** Problem requirements **
Copy out, word for word, everything in the listing below from its first line down to the line containing "True or false: EnergyMet", with that line included.

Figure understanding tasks
⟨

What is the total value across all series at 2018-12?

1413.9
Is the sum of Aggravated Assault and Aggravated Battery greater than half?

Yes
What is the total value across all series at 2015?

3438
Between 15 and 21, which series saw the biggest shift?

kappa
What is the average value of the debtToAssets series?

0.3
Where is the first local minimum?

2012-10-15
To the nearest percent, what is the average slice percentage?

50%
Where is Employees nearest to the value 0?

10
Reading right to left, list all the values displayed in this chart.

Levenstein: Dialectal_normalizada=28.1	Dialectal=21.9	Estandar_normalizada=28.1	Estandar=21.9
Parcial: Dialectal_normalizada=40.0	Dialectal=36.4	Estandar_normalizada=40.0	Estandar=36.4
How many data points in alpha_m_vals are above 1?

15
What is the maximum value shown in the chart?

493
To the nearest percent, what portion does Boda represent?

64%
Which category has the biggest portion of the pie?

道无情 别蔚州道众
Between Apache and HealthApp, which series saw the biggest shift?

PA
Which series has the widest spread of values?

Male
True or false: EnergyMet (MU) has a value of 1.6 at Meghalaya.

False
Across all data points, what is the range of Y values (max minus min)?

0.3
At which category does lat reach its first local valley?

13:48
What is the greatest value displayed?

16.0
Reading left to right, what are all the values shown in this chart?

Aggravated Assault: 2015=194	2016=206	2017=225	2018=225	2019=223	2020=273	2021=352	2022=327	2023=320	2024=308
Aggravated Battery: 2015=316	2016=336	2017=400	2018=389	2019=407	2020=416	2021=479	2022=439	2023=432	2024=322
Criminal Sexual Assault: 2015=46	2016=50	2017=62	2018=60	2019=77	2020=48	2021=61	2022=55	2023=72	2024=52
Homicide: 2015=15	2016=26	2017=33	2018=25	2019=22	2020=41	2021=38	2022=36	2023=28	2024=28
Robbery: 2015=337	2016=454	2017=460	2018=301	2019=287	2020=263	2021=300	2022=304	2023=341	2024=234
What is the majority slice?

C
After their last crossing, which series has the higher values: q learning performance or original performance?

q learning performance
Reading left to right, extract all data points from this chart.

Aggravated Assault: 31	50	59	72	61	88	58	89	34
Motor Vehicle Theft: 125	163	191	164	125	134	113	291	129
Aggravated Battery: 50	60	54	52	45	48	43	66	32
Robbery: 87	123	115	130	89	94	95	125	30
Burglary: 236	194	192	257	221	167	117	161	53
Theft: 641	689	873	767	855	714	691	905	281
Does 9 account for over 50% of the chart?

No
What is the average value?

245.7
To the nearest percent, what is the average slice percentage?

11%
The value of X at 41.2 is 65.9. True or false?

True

⟩

** Result **
What is the total value across all series at 2018-12?

1413.9
Is the sum of Aggravated Assault and Aggravated Battery greater than half?

Yes
What is the total value across all series at 2015?

3438
Between 15 and 21, which series saw the biggest shift?

kappa
What is the average value of the debtToAssets series?

0.3
Where is the first local minimum?

2012-10-15
To the nearest percent, what is the average slice percentage?

50%
Where is Employees nearest to the value 0?

10
Reading right to left, list all the values displayed in this chart.

Levenstein: Dialectal_normalizada=28.1	Dialectal=21.9	Estandar_normalizada=28.1	Estandar=21.9
Parcial: Dialectal_normalizada=40.0	Dialectal=36.4	Estandar_normalizada=40.0	Estandar=36.4
How many data points in alpha_m_vals are above 1?

15
What is the maximum value shown in the chart?

493
To the nearest percent, what portion does Boda represent?

64%
Which category has the biggest portion of the pie?

道无情 别蔚州道众
Between Apache and HealthApp, which series saw the biggest shift?

PA
Which series has the widest spread of values?

Male
True or false: EnergyMet (MU) has a value of 1.6 at Meghalaya.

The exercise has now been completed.